▶ **Task requirements**: Please give back each entry below unaltered, leaving the pictures out.

▶ **Data**:
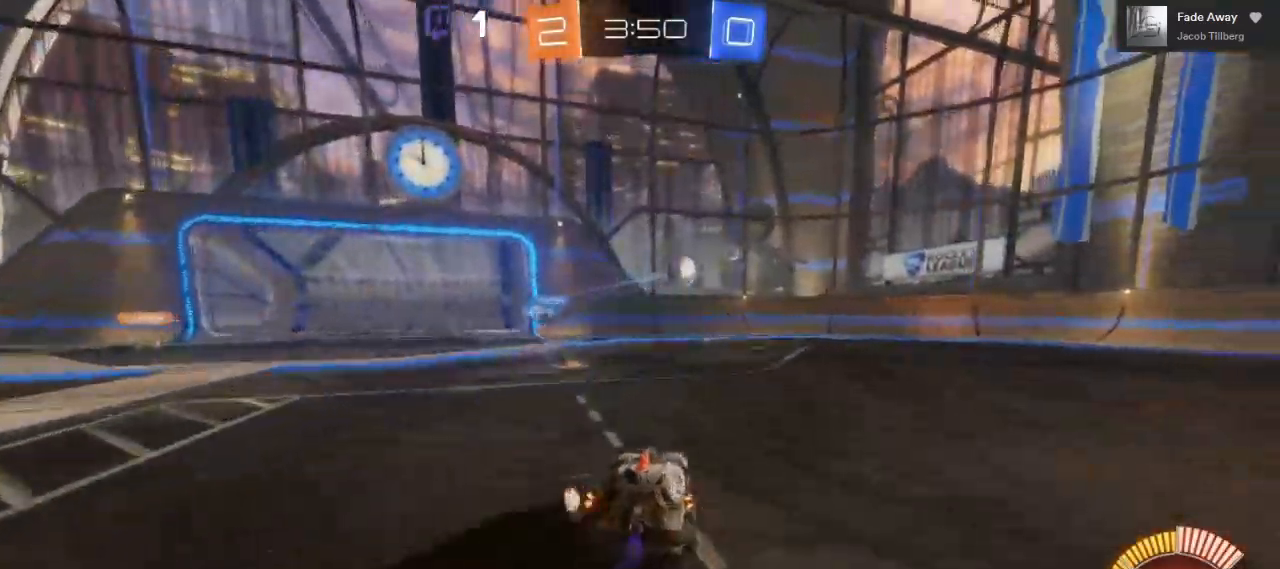
{"buttons": ["R2"], "left_stick": "right", "right_stick": "center", "events": []}
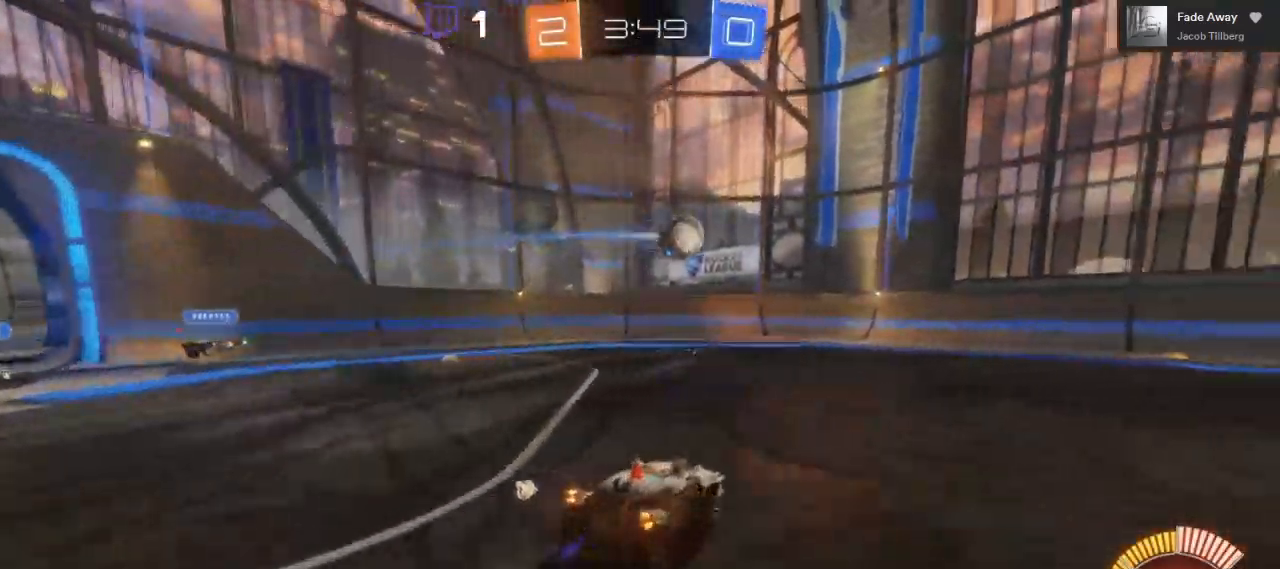
{"buttons": ["L2"], "left_stick": "right", "right_stick": "center", "events": [[217, "left_stick", "left"], [367, "R2", "up"], [383, "L2", "down"], [417, "left_stick", "center"], [483, "left_stick", "right"]]}
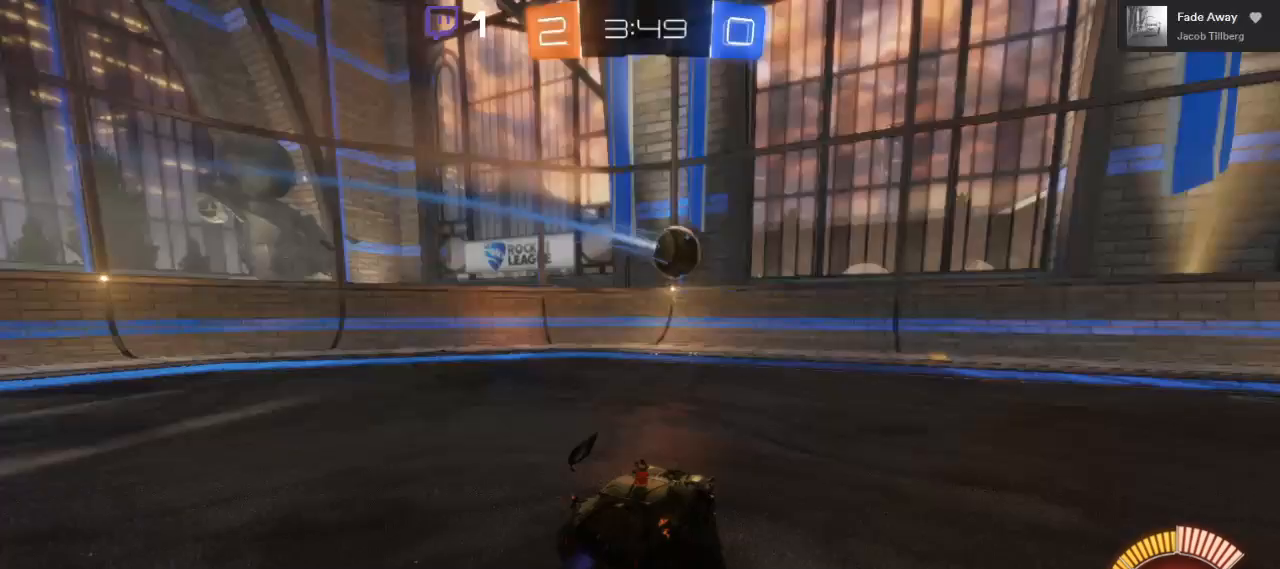
{"buttons": ["R2"], "left_stick": "right", "right_stick": "center", "events": [[83, "L2", "up"], [133, "R2", "down"], [150, "left_stick", "center"], [483, "left_stick", "right"]]}
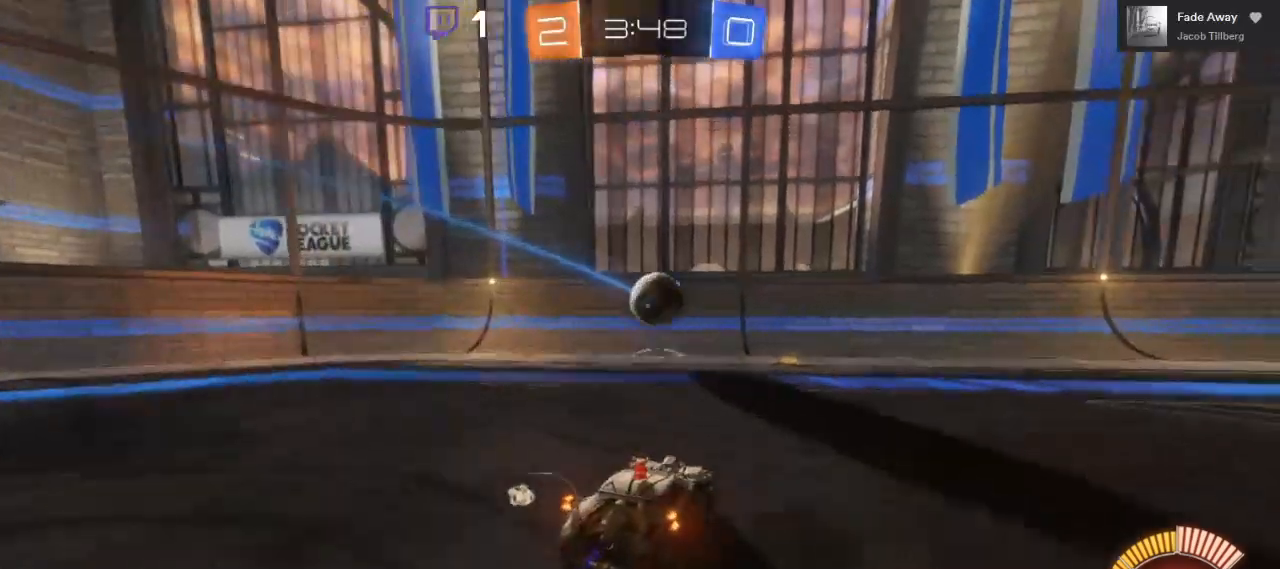
{"buttons": ["R2"], "left_stick": "down-left", "right_stick": "center", "events": [[133, "left_stick", "center"], [367, "A", "down"], [417, "left_stick", "left"], [467, "A", "up"], [483, "left_stick", "down-left"]]}
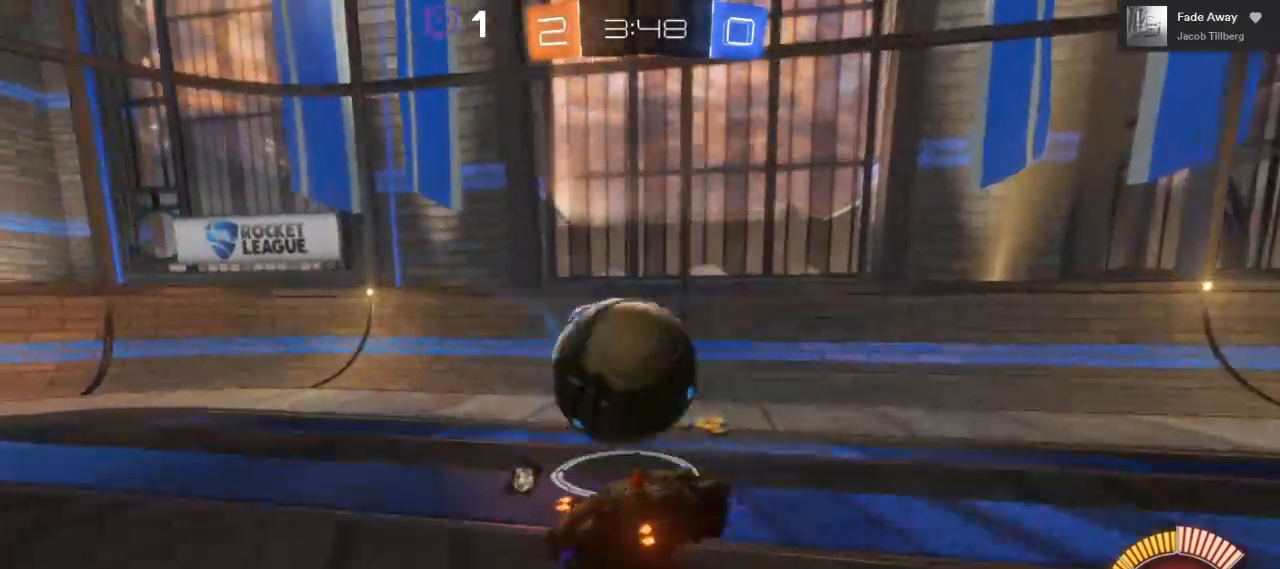
{"buttons": ["R2"], "left_stick": "down-left", "right_stick": "center", "events": []}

▶ **Response below**:
{"buttons": ["R2"], "left_stick": "right", "right_stick": "center", "events": []}
{"buttons": ["L2"], "left_stick": "right", "right_stick": "center", "events": [[217, "left_stick", "left"], [367, "R2", "up"], [383, "L2", "down"], [417, "left_stick", "center"], [483, "left_stick", "right"]]}
{"buttons": ["R2"], "left_stick": "right", "right_stick": "center", "events": [[83, "L2", "up"], [133, "R2", "down"], [150, "left_stick", "center"], [483, "left_stick", "right"]]}
{"buttons": ["R2"], "left_stick": "down-left", "right_stick": "center", "events": [[133, "left_stick", "center"], [367, "A", "down"], [417, "left_stick", "left"], [467, "A", "up"], [483, "left_stick", "down-left"]]}
{"buttons": ["R2"], "left_stick": "down-left", "right_stick": "center", "events": []}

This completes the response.